» **Your tasks**
1. In the magneto forum thread, repeat the passage starting at "May I say thank" and ending at "I have had.".
2. List every measurement in the magneto forum thread that is stated in volts or millimeters.

» **Extract to read**
○ ○ ○ ○ ○ ○ ○

Another link (which I can’t find again) talks about testing the coil. It says the coil may appear to test OK even if it has a broken wire internally. A typical resistance is a few thousand ohms. It also said the gap between flywheel and magneto is not critical up to about half a millimeter.

Regarding the testing - a spark plug gap is about 0.8mm and can be bridged by about 10,000V. In an engine it requires a bit more voltage because the mixture is compressed. If there is no plug attached and the gap between high tension lead and ground is large, voltages as high as 50,000V may be generated to create a spark. This creates an equivalent voltage in the primary coil and may cause a breakdown on the primary side instead of a spark from the secondary side. When the magnetic field collapses, the energy has to go somewhere - if not to the plug where it is supposed to go, it goes elsewhere.


Hi Wilfred

Sorry I missed the significance of that in your first post. Old age has well and truly crept up. Is your trigger unit separate from the coil. I thought most of this type of thing would be just 1 lump of black potting material with some iron laminations and a couple of wires sticking out of it.
Cheers Bob


May I say thank you again for the helpful comments which have been made so far. One of the reasons for my persistence with this enquiry is that I know that magneto problems are not rare, and I have seen that other people have had a problem very similar to the problem which I have had.

○ ○ ○ ○ ○ ○ ○

» **Record extracts**
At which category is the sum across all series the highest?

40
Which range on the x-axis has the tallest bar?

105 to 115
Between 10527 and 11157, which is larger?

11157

○ ○ ○ ○ ○ ○ ○

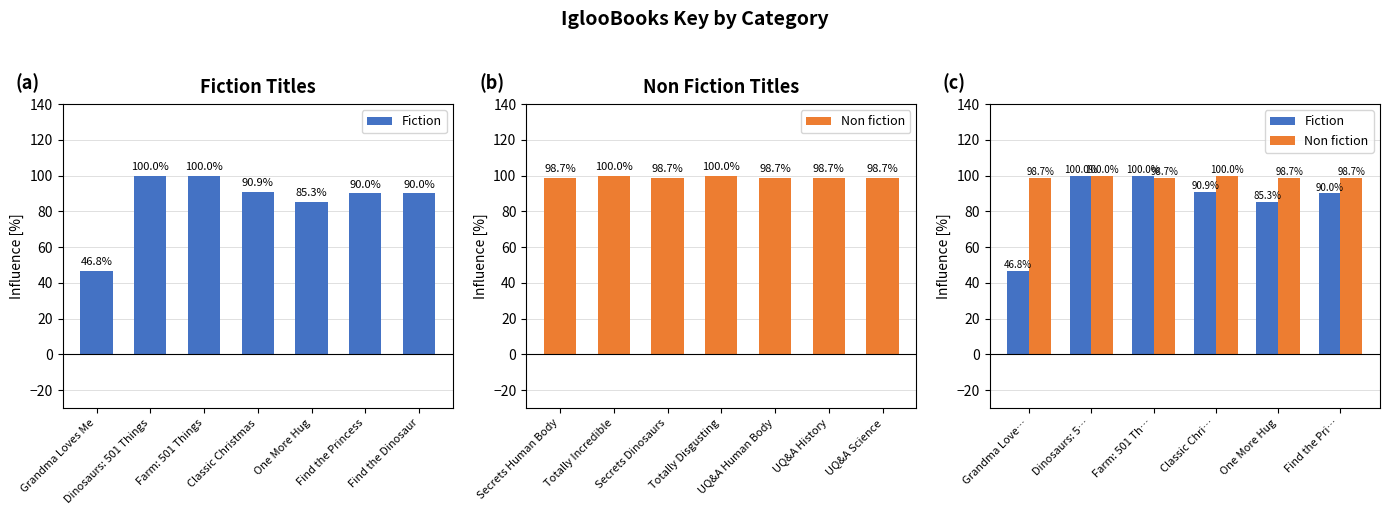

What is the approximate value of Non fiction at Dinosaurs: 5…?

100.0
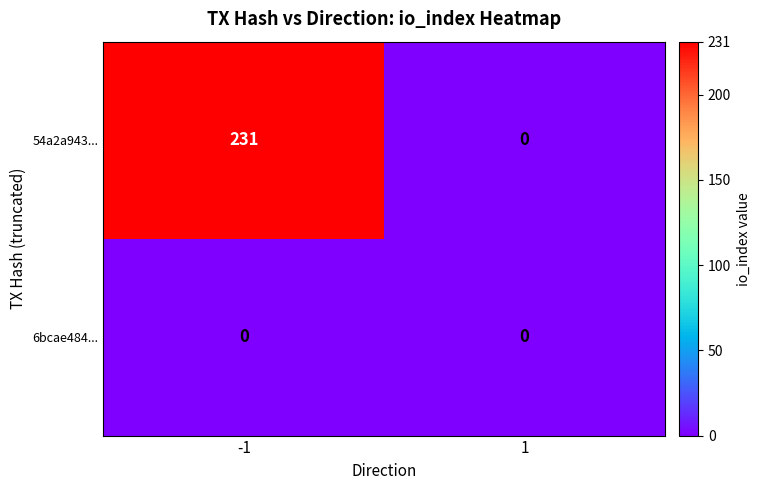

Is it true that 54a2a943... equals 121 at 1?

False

○ ○ ○ ○ ○ ○ ○

» **List of answers**
1.
May I say thank you again for the helpful comments which have been made so far. One of the reasons for my persistence with this enquiry is that I know that magneto problems are not rare, and I have seen that other people have had a problem very similar to the problem which I have had.

2.
- about half a millimeter
- about 0.8mm
- about 10,000V
- as high as 50,000V